The lines to copy are those with "הוועדה" in them. Pull each one from the entries below.

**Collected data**
Segment Open

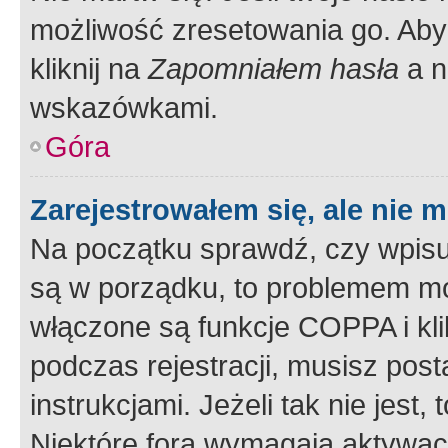
możliwość zresetowania go. Aby 
kliknij na
Zapomniałem hasła
a n
wskazówkami.
Góra
Zarejestrowałem się, ale nie 
Na początku sprawdź, czy wpisuj
są w porządku, to problemem mo
włączone są funkcje COPPA i kl
podczas rejestracji, musisz pos
instrukcjami. Jeżeli tak nie jes
Niektóre fora wymagają aktywac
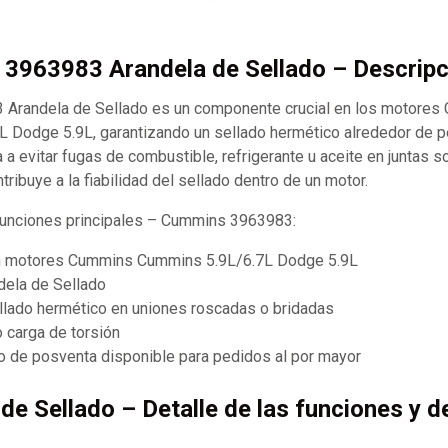
3963983 Arandela de Sellado – Descripc
Arandela de Sellado es un componente crucial en los motores
 Dodge 5.9L, garantizando un sellado hermético alrededor de p
a evitar fugas de combustible, refrigerante u aceite en juntas 
tribuye a la fiabilidad del sellado dentro de un motor.
 funciones principales – Cummins 3963983:
n motores Cummins Cummins 5.9L/6.7L Dodge 5.9L
dela de Sellado
llado hermético en uniones roscadas o bridadas
o carga de torsión
 de posventa disponible para pedidos al por mayor
 de Sellado – Detalle de las funciones y d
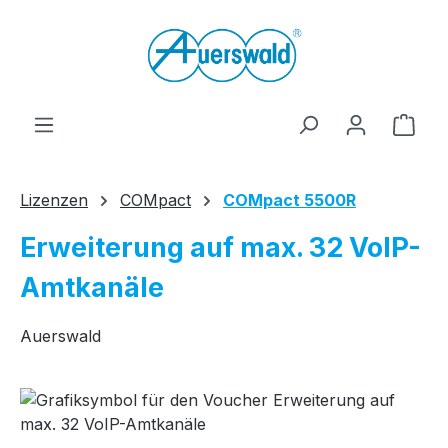
Zum Hauptinhalt springen
Ware
Lizenzen
COMpact
COMpact 5500R
Erweiterung auf max. 32 VoIP-
Amtkanäle
Auerswald
Bildergalerie überspringen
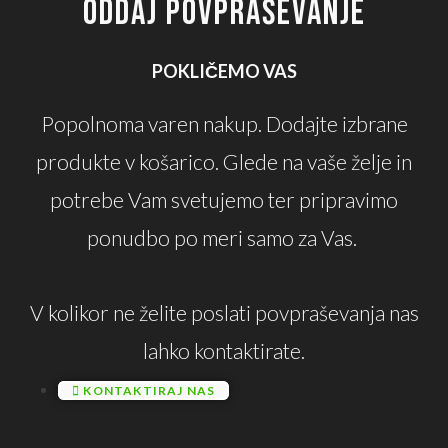
ODDAJ POVPRAŠEVANJE
POKLIČEMO VAS
Popolnoma varen nakup. Dodajte izbrane
produkte v košarico. Glede na vaše želje in
potrebe Vam svetujemo ter pripravimo
ponudbo po meri samo za Vas.
V kolikor ne želite poslati povpraševanja nas
lahko kontaktirate.
KONTAKTIRAJ NAS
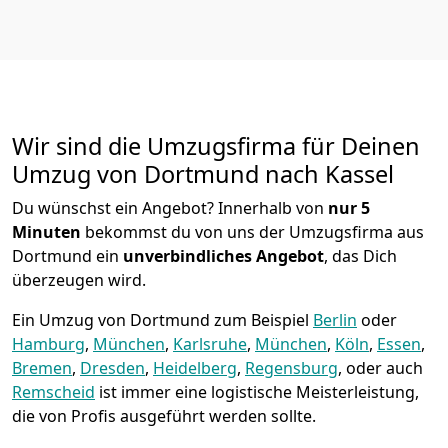
Wir sind die Umzugsfirma für Deinen
Umzug von Dortmund nach Kassel
Du wünschst ein Angebot? Innerhalb von
nur 5
Minuten
bekommst du von uns der Umzugsfirma aus
Dortmund ein
unverbindliches Angebot
, das Dich
überzeugen wird.
Ein Umzug von Dortmund zum Beispiel
Berlin
oder
Hamburg
,
München
,
Karlsruhe
,
München
,
Köln
,
Essen
,
Bremen
,
Dresden
,
Heidelberg
,
Regensburg
, oder auch
Remscheid
ist immer eine logistische Meisterleistung,
die von Profis ausgeführt werden sollte.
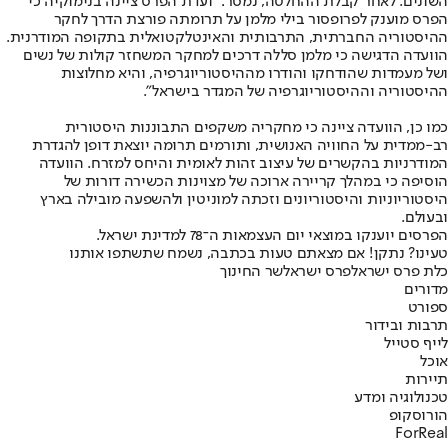
השונים. לאחר קבלת ההחלטה, נמסר: "​ועדת הפרס ציינה בנימוקיה כי
הפרס מוענק לפרופסור בילי מלמן על תרומתה פורצת הדרך לחקר
ההיסטוריה החברתית, התרבותית והאינטלקטואלית בתקופה המודרנית.
הוועדה הדגישה כי מלמן סללה דרכים למחקר המשחזר קולות של נשים
ושל מעמדות שהודחקו והודרו מההיסטוריוגרפיה, והיא מחלוצות
ההיסטוריה וההיסטוריוגרפיה של המגדר בישראל".
​כמו כן, הוועדה ציינה כי מחקריה משקפים התבוננות היסטורית
רב-ממדית על החוויה האנושית, ותורמים תרומה יוצאת דופן להגדרת
המודרניות בהקשרים של עיצוב זהות לאומית והיחס למזרח. הוועדה
הוסיפה כי במהלך קריירה ארוכה של מצוינות הכשירה דורות של
היסטוריוניות והיסטוריונים וזכתה למוניטין ולהשפעה מובילה בארץ
ובעולם.
​הפרסים יוענקו במוצאי יום העצמאות ה־78 למדינת ישראל.
טעינו? נתקן! אם מצאתם טעות בכתבה, נשמח שתשתפו אותנו
כלת פרס ישראל
פרס ישראל
שר החינוך
מדורים
ספורט
תרבות ובידור
לייף סטייל
אוכל
תיירות
טכנולוגיה ומדע
הורוסקופ
ForReal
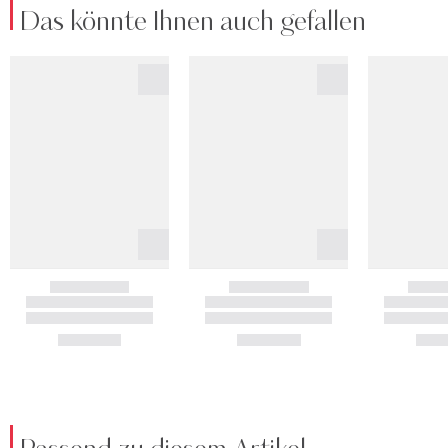
Das könnte Ihnen auch gefallen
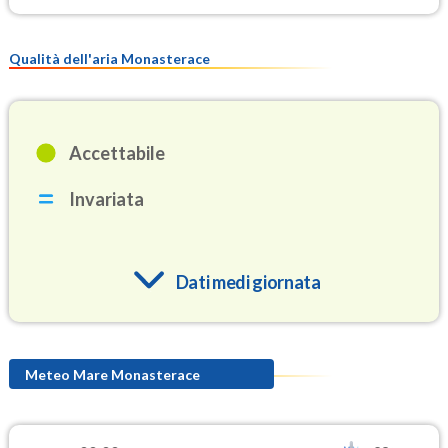
Qualità dell'aria Monasterace
Accettabile
Invariata
Dati medi giornata
O3
86.6
(Ozono)
Meteo Mare Monasterace
NO2
1.0
(Diossido di azoto)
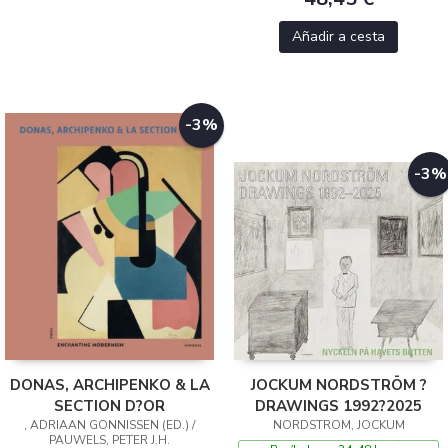
Añadir a cesta
-3%
-3%
DONAS, ARCHIPENKO & LA
JOCKUM NORDSTRÖM ?
SECTION D?OR
DRAWINGS 1992?2025
, ADRIAAN GONNISSEN (ED.) /
NORDSTROM, JOCKUM
PAUWELS, PETER J.H.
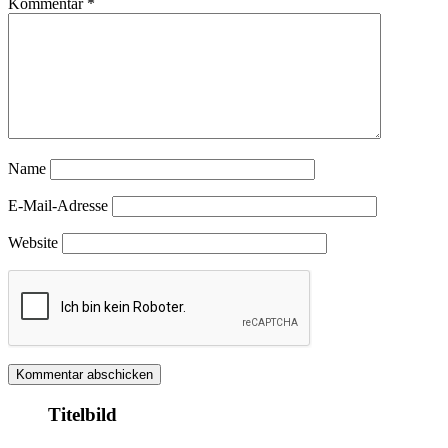
Kommentar
*
Name
E-Mail-Adresse
Website
Titelbild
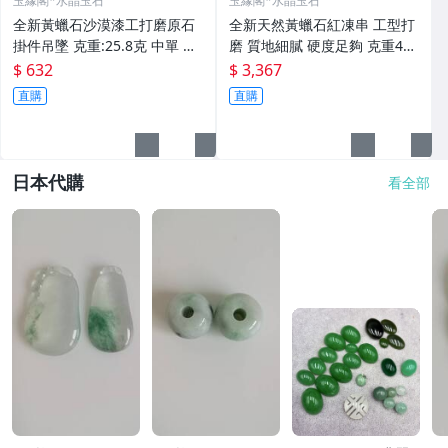
玉緣閣*水晶玉石
玉緣閣*水晶玉石
全新黃蠟石沙漠漆工打磨原石
全新天然黃蠟石紅凍串 工型打
掛件吊墜 克重:25.8克 中單 照
磨 質地細膩 硬度足夠 克重44.
片然光
2克 照片然光 非
$ 632
$ 3,367
直購
直購
日本代購
看全部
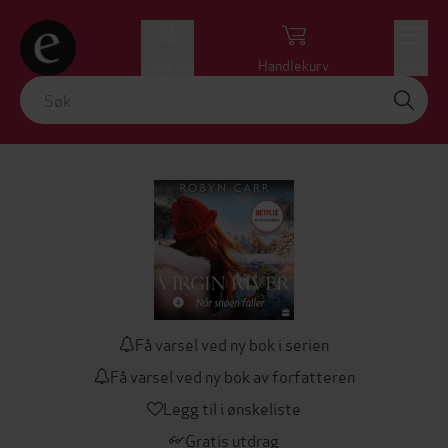
Logg inn
Handlekurv
Meny
Få varsel ved ny bok i serien
Få varsel ved ny bok av forfatteren
Legg til i ønskeliste
Gratis utdrag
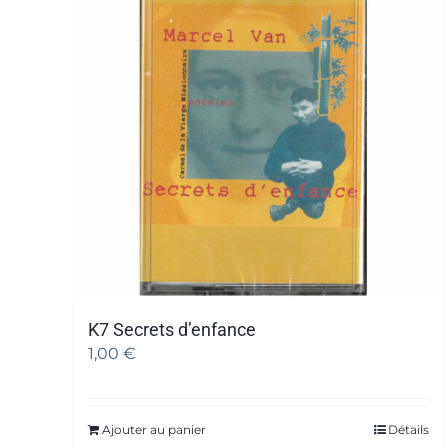
K7 Secrets d’enfance
1,00
€
Ajouter au panier
Détails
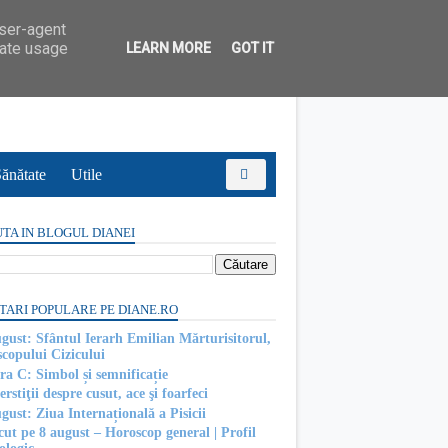
user-agent
rate usage
LEARN MORE
GOT IT
ănătate
Utile
TA IN BLOGUL DIANEI
TARI POPULARE PE DIANE.RO
ugust: Sfântul Ierarh Emilian Mărturisitorul,
scopului Cizicului
ra C: Simbol și semnificație
rstiţii despre cusut, ace şi foarfeci
gust: Ziua Internațională a Pisicii
cut pe 8 august – Horoscop general | Profil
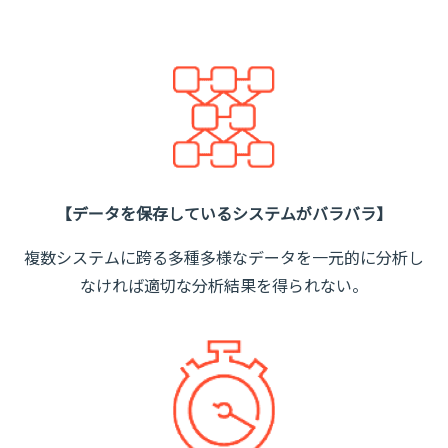
【データを保存しているシステムがバラバラ】
複数システムに跨る多種多様なデータを一元的に分析し
なければ適切な分析結果を得られない。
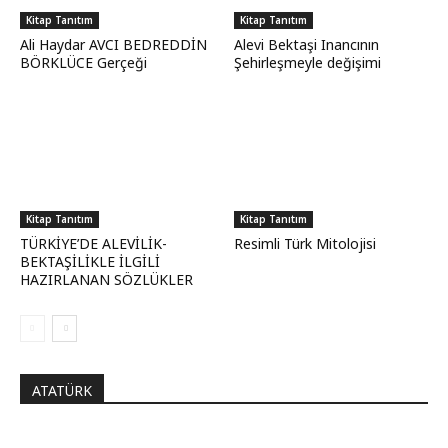
Kitap Tanıtım
Kitap Tanıtım
Ali Haydar AVCI BEDREDDİN
Alevi Bektaşi Inancının
BÖRKLÜCE Gerçeği
Şehirleşmeyle değişimi
Kitap Tanıtım
Kitap Tanıtım
TÜRKİYE’DE ALEVİLİK-
Resimli Türk Mitolojisi
BEKTAŞİLİKLE İLGİLİ
HAZIRLANAN SÖZLÜKLER
ATATÜRK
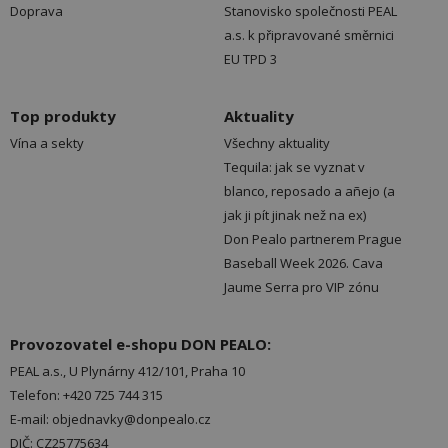
Doprava
Stanovisko společnosti PEAL
a.s. k připravované směrnici
EU TPD 3
Top produkty
Aktuality
Vína a sekty
Všechny aktuality
Tequila: jak se vyznat v
blanco, reposado a añejo (a
jak ji pít jinak než na ex)
Don Pealo partnerem Prague
Baseball Week 2026. Cava
Jaume Serra pro VIP zónu
Provozovatel e-shopu DON PEALO:
PEAL a.s., U Plynárny 412/101, Praha 10
Telefon: +420 725 744 315
E-mail: objednavky@donpealo.cz
DIČ: CZ25775634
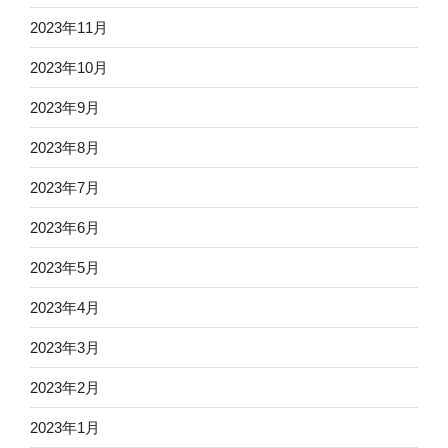
2023年11月
2023年10月
2023年9月
2023年8月
2023年7月
2023年6月
2023年5月
2023年4月
2023年3月
2023年2月
2023年1月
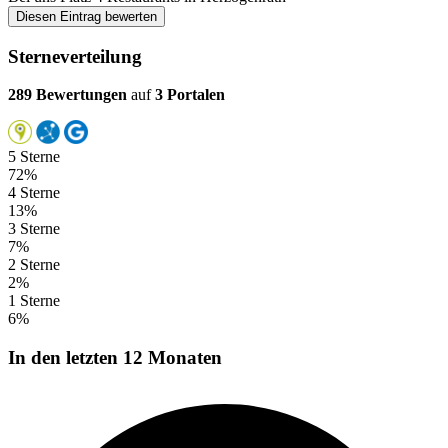
Diesen Eintrag bewerten
Sterneverteilung
289 Bewertungen
auf
3 Portalen
5 Sterne
72%
4 Sterne
13%
3 Sterne
7%
2 Sterne
2%
1 Sterne
6%
In den letzten 12 Monaten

Segment Closed

**RESULT**
הוועדה הדגישה כי מלמן סללה דרכים למחקר המשחזר קולות של נשים
​כמו כן, הוועדה ציינה כי מחקריה משקפים התבוננות היסטורית
המודרניות בהקשרים של עיצוב זהות לאומית והיחס למזרח. הוועדה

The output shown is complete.